I love it whenever my own “wing it” recipe and and work out nicely!
- 1 teaspoon fresh ginger
- 1 tablespoon lemon juice
- 10 pieces of candied ginger (cut into a tiny fine pieces)
- 1/4 cup dried cranberries (cut into smaller pieces)
- 1 cup of unsalted butter
- 1 cup of sugar
- 3 cups of AP flour
- 2 teaspoon of baking powder
- 1/2 teaspoon of baking soda
- 1/4 teaspoon of salt
- 1 block (250g) cream cheese
- 2 eggs
- sift flour, baking powder, baking soda salt together in a big bowl and set aside
- butter and flour muffin tin or a 10” Bundt pan
- put butter into stand mixer bowl, beat in high for a few seconds with paddle to soften butter
- reduce to medium and gradually add half of the sugar
- stop the mixer and then add the cream cheese
- continue to beat in medium and add in rest of the sugar. occasionally scrap down the bottom of the mixing bowl
- beat for at least 5 minutes until butter/cream cheese mixture is fluffy
- add lemon juice & ginger, then gradually add the eggs (one at a time)
- stop the mixing bowl once the batter is all well incorporated
- preheat oven to 350F
- take the mixing bowl out and use a spatula to fold in the flour (I like the fold in the flour in 3 batches)
- when last batch of flour is mostly incorporated, add in the candied ginger and cranberries.
- bake for 30 minutes until top is golden brown and toothpick come out clean.

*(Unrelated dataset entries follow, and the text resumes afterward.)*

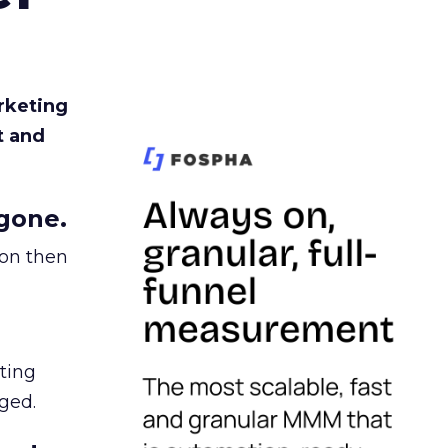
rketing
t and
gone.
ion then
ating
ged.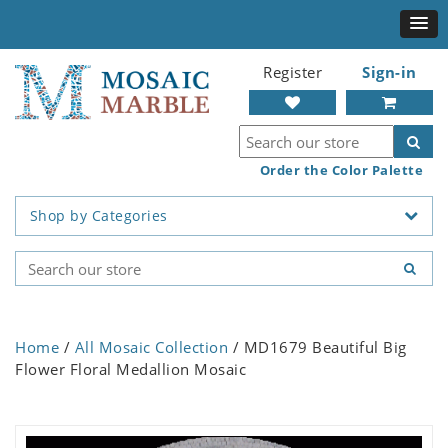
Register
Sign-in
Order the Color Palette
Shop by Categories
Home
/
All Mosaic Collection
/ MD1679 Beautiful Big
Flower Floral Medallion Mosaic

Let the coffee cakes cool in the pan for 5 minutes
Then invert all the coffee cakes on cooling rack and let it completely cool down for an hour.
Then make a simple lemon glaze with 2 teaspoons of lemon juice and 1 cup of icing sugar. Just mix then together until smooth, and drizzle on the coffee cakes.
I just love the texture! Not too hard, not too soft. Just perfect and smell truly wonderful.
Give this recipe and try and let me know how it turn out for you!